Five Sri Lankan men accused of supporting the separatist Tamil Tigers, or LTTE, go on trial in The Hague on Thuraday. But their possible convictions are the tip of the iceberg in a case which will be interpreted in Sri Lanka as a decision about who is right and wrong in the country’s 30 year civil war.
By Richard Walker
As a bloody three-decade war raged in northern and eastern Sri Lanka, significant parts of the Tamil diaspora spread throughout the world kept themselves busy in supporting roles, one of the most important of which for the Tamil leadership was fund-raising. Only with millions of dollars flowing in from such groups could the LTTE keep itself adequately armed to fight Sri Lanka’s state military.
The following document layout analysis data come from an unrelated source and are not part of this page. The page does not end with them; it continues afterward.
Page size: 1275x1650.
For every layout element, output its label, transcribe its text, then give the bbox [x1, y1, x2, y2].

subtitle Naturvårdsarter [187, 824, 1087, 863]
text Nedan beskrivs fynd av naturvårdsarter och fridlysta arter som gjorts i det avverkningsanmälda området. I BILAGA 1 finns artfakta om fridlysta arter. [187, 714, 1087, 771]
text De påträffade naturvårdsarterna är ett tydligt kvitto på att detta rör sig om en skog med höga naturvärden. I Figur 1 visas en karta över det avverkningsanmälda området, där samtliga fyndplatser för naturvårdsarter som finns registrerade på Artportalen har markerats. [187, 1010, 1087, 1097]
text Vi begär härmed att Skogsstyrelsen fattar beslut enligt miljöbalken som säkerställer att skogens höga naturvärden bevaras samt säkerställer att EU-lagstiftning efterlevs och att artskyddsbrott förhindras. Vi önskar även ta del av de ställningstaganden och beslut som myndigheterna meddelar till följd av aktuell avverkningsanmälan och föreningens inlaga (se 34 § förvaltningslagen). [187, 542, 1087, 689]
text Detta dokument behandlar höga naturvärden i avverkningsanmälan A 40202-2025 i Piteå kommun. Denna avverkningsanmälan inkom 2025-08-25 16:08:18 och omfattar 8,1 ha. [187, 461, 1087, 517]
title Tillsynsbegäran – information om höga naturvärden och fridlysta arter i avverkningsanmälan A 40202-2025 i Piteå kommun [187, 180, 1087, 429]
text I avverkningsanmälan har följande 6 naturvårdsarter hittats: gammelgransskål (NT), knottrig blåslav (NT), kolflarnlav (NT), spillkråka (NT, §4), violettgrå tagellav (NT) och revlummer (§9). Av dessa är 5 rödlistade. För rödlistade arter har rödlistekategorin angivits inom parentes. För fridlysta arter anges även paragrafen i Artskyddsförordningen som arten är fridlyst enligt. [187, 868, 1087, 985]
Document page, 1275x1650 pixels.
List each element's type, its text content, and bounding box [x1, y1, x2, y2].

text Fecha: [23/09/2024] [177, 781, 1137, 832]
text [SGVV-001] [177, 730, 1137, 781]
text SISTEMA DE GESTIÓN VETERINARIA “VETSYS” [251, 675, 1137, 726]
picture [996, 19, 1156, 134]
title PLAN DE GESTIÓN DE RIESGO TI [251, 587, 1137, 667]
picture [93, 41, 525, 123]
A Dutch police investigation team monitored Tamil meetings in the Netherlands. In its subsequent report, entitled Operation Koninck, it describes how certain Tamils raised funds for their ‘ultimate war’ with its goal of a free Tamil state in Sri Lanka known as Tamil Eelam. This remains no more than a dream following the death of the LTTE leader Villupilai Prabhakaran and the end of the military struggle in the spring of 2009. Operation Koninck eventually led to the arrest of several Dutch Tamils, five of whom are now being prosecuted in a specialist war crimes chamber in The Hague.
The indictees are accused of being members of a criminal organisation with terrorist intentions and of raising funds for it. The first part of the indictment comes down to what the LTTE is and does - the prosecution will have to prove that it tried to terrorise the population using bombs and murder.
The court though is not an international body like the International Criminal Court (ICC), it is a regular domestic Dutch criminal court – and its prosecutors are working under Dutch ‘Universal’ jurisdiction.
One of the accused is 46-year-old Srirangam R. from The Hague. He fled to The Netherlands over two decades ago and is believed to head the Dutch division of the Tamil Tigers.
Victor Koppe, Srirangam’s defence counsel, recently applied to the European Court of Justice to have the LTTE removed from the EU’s list of banned terrorist organisations. The link to the current case in The Hague is clear – lift the ban and the Dutch prosecution falls apart. The likelihood of this happening soon enough to impact on the current case is unclear.
It is difficult to prove that the LTTE is a terrorist organisation. Assisting Victor Koppe in the case is defence counsel Tamara Buruma who explains that “the first part (of the indictment) isn’t so much about the raising of the money but is actually about what the LTTE has been doing in Sri Lanka… that is why, for us, the main issue isn’t whether or not they have been giving money - it is actually the question: Is the LTTE a terrorist organisation or are they freedom fighters?”
The court will have to define whether what the LTTE does and did constitutes terrorism under Dutch criminal law and, argues the defence, whether being on a politically drawn-up EU list is sufficient grounds to convict.
Show me the money
According to the Dutch police report, each Dutch Tamil family was expected to give €2,000 per year to the cause, a fee which would grant them access to the Tamil areas in Sri Lanka. If they refused to pay there would be severe consequences for relatives still living in Sri Lanka, it claims.
The accused argue their donations were for humanitarian causes and not channelled directly to fund the Tamil organisation. Since the LTTE was the de facto administrator in the north and east of Sri Lanka for many years, it funded many things from sanitation and schooling to army training and bomb-making. Distinguishing what money paid for what will be problematic.
The defendants say that even if they had given money directly to the LTTE it is not a terrorist organisation anyway, it is a liberation movement.
One man’s freedom fighter is another’s terrorist
How to describe what the Tamil Tigers were and did lies at the core of Sri Lanka’s bloody internecine war. For the government of President of Mahinda Rajapaksa, the LTTE fought a merciless campaign of terror against the Sinhalese majority using every illegal means of warfare, from suicide bombings to child soldiers. For many Tamils, the LTTE was the nearest they ever came to a legitimate government of a Tamil homeland.
The first hearing of the case will take place tomorrow in The Hague. After that, the court has three weeks to decide whether the Tamil Tigers were terrorists or a force for liberation.